START RECORDED DATA
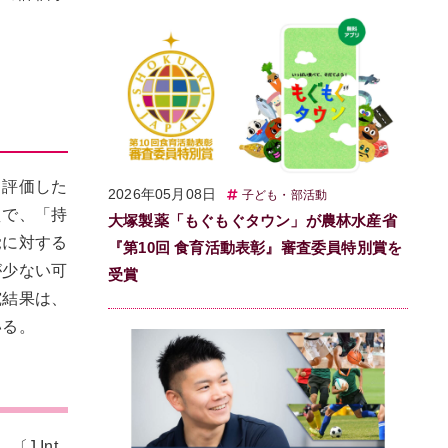
て評価した
2026年05月08日
子ども・部活動
えで、「持
大塚製薬「もぐもぐタウン」が農林水産省
覚に対する
『第10回 食育活動表彰』審査委員特別賞を
が少ない可
受賞
究結果は、
いる。
。〔J Int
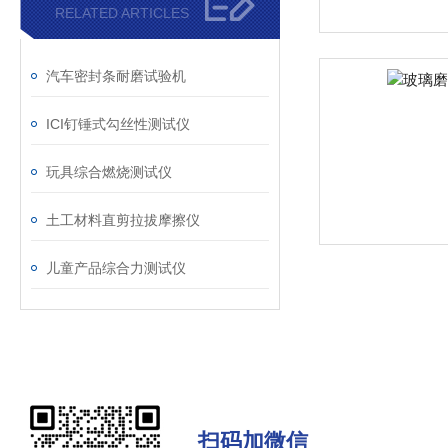
RELATED ARTICLES
汽车密封条耐磨试验机
ICI钉锤式勾丝性测试仪
玩具综合燃烧测试仪
土工材料直剪拉拔摩擦仪
儿童产品综合力测试仪
扫码加微信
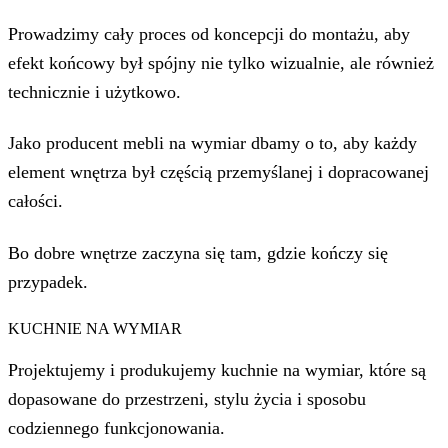
Prowadzimy cały proces od koncepcji do montażu, aby
efekt końcowy był spójny nie tylko wizualnie, ale również
technicznie i użytkowo.
Jako
producent mebli na wymiar
dbamy o to, aby każdy
element wnętrza był częścią przemyślanej i dopracowanej
całości.
Bo dobre wnętrze zaczyna się tam, gdzie kończy się
przypadek.
KUCHNIE NA WYMIAR
Projektujemy i produkujemy kuchnie na wymiar, które są
dopasowane do przestrzeni, stylu życia i sposobu
codziennego funkcjonowania.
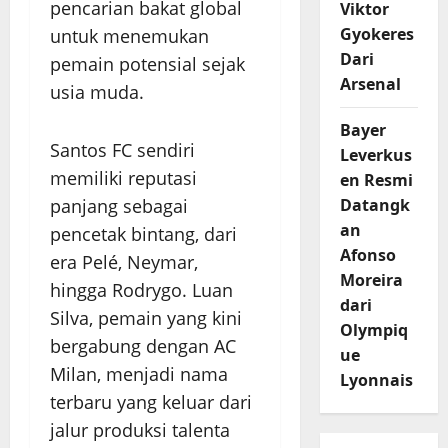
pencarian bakat global
Viktor
Gyokeres
untuk menemukan
Dari
pemain potensial sejak
Arsenal
usia muda.
Bayer
Santos FC sendiri
Leverkus
memiliki reputasi
en Resmi
Datangk
panjang sebagai
an
pencetak bintang, dari
Afonso
era Pelé, Neymar,
Moreira
hingga Rodrygo. Luan
dari
Silva, pemain yang kini
Olympiq
bergabung dengan AC
ue
Milan, menjadi nama
Lyonnais
terbaru yang keluar dari
jalur produksi talenta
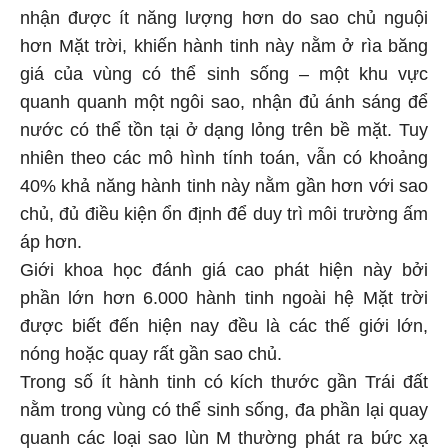
nhận được ít năng lượng hơn do sao chủ nguội
hơn Mặt trời, khiến hành tinh này nằm ở rìa băng
giá của vùng có thể sinh sống – một khu vực
quanh quanh một ngôi sao, nhận đủ ánh sáng để
nước có thể tồn tại ở dạng lỏng trên bề mặt. Tuy
nhiên theo các mô hình tính toán, vẫn có khoảng
40% khả năng hành tinh này nằm gần hơn với sao
chủ, đủ điều kiện ổn định để duy trì môi trường ấm
áp hơn.
Giới khoa học đánh giá cao phát hiện này bởi
phần lớn hơn 6.000 hành tinh ngoài hệ Mặt trời
được biết đến hiện nay đều là các thế giới lớn,
nóng hoặc quay rất gần sao chủ.
Trong số ít hành tinh có kích thước gần Trái đất
nằm trong vùng có thể sinh sống, đa phần lại quay
quanh các loại sao lùn M thường phát ra bức xạ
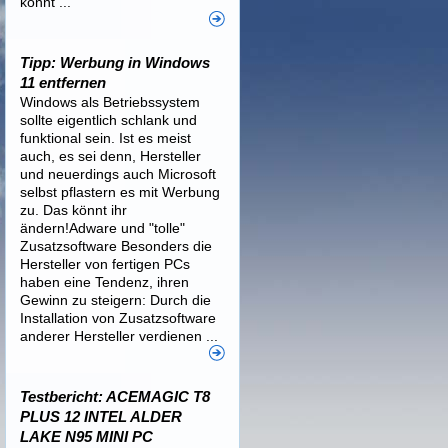
könnt ...
Tipp: Werbung in Windows
11 entfernen
Windows als Betriebssystem
sollte eigentlich schlank und
funktional sein. Ist es meist
auch, es sei denn, Hersteller
und neuerdings auch Microsoft
selbst pflastern es mit Werbung
zu. Das könnt ihr
ändern!Adware und "tolle"
Zusatzsoftware Besonders die
Hersteller von fertigen PCs
haben eine Tendenz, ihren
Gewinn zu steigern: Durch die
Installation von Zusatzsoftware
anderer Hersteller verdienen ...
Testbericht: ACEMAGIC T8
PLUS 12 INTEL ALDER
LAKE N95 MINI PC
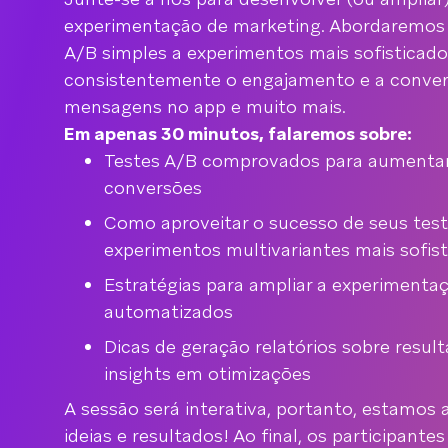
experimentação de marketing. Abordaremos 
A/B simples a experimentos mais sofistica
consistentemente o engajamento e a convers
mensagens no app e muito mais.
Em apenas 30 minutos, falaremos sobre:
Testes A/B comprovados para aumentar
conversões
Como aproveitar o sucesso de seus tes
experimentos multivariantes mais sofis
Estratégias para ampliar a experimenta
automatizados
Dicas de geração relatórios sobre resul
insights em otimizações
A sessão será interativa, portanto, estamos 
ideias e resultados! Ao final, os participante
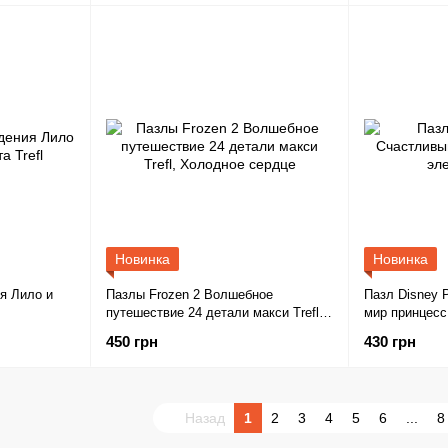
Новинка
Новинка
я Лило и
Пазлы Frozen 2 Волшебное
Пазл Disney 
путешествие 24 детали макси Trefl,
мир принцесс
Холодное сердце
450 грн
430 грн
Назад
1
2
3
4
5
6
...
8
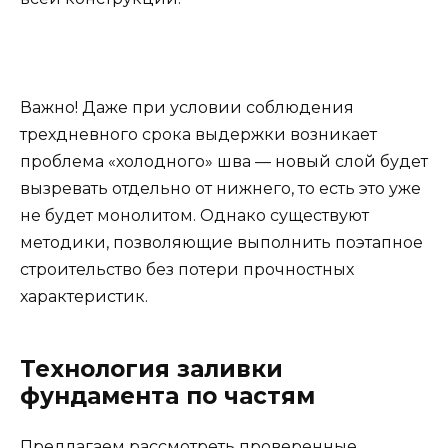
Важно! Даже при условии соблюдения
трехдневного срока выдержки возникает
проблема «холодного» шва — новый слой будет
вызревать отдельно от нижнего, то есть это уже
не будет монолитом. Однако существуют
методики, позволяющие выполнить поэтапное
строительство без потери прочностных
характеристик.
Технология заливки
фундамента по частям
Предлагаем рассмотреть проверенные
END RECORDED DATA
AIM OF THE EXERCISE: Set the pictures aside and reproduce exactly the lines above, from the line holding "Windows als Betriebssystem" through the line holding "новый слой будет", both included, with nothing else.

FINISHED EXERCISE:
Windows als Betriebssystem
sollte eigentlich schlank und
funktional sein. Ist es meist
auch, es sei denn, Hersteller
und neuerdings auch Microsoft
selbst pflastern es mit Werbung
zu. Das könnt ihr
ändern!Adware und "tolle"
Zusatzsoftware Besonders die
Hersteller von fertigen PCs
haben eine Tendenz, ihren
Gewinn zu steigern: Durch die
Installation von Zusatzsoftware
anderer Hersteller verdienen ...
Testbericht: ACEMAGIC T8
PLUS 12 INTEL ALDER
LAKE N95 MINI PC
experimentação de marketing. Abordaremos 
A/B simples a experimentos mais sofistica
consistentemente o engajamento e a convers
mensagens no app e muito mais.
Em apenas 30 minutos, falaremos sobre:
Testes A/B comprovados para aumentar
conversões
Como aproveitar o sucesso de seus tes
experimentos multivariantes mais sofis
Estratégias para ampliar a experimenta
automatizados
Dicas de geração relatórios sobre resul
insights em otimizações
A sessão será interativa, portanto, estamos 
ideias e resultados! Ao final, os participante
Новинка
Новинка
я Лило и
Пазлы Frozen 2 Волшебное
Пазл Disney 
путешествие 24 детали макси Trefl,
мир принцесс
Холодное сердце
450 грн
430 грн
Назад
1
2
3
4
5
6
...
8
Важно! Даже при условии соблюдения
трехдневного срока выдержки возникает
проблема «холодного» шва — новый слой будет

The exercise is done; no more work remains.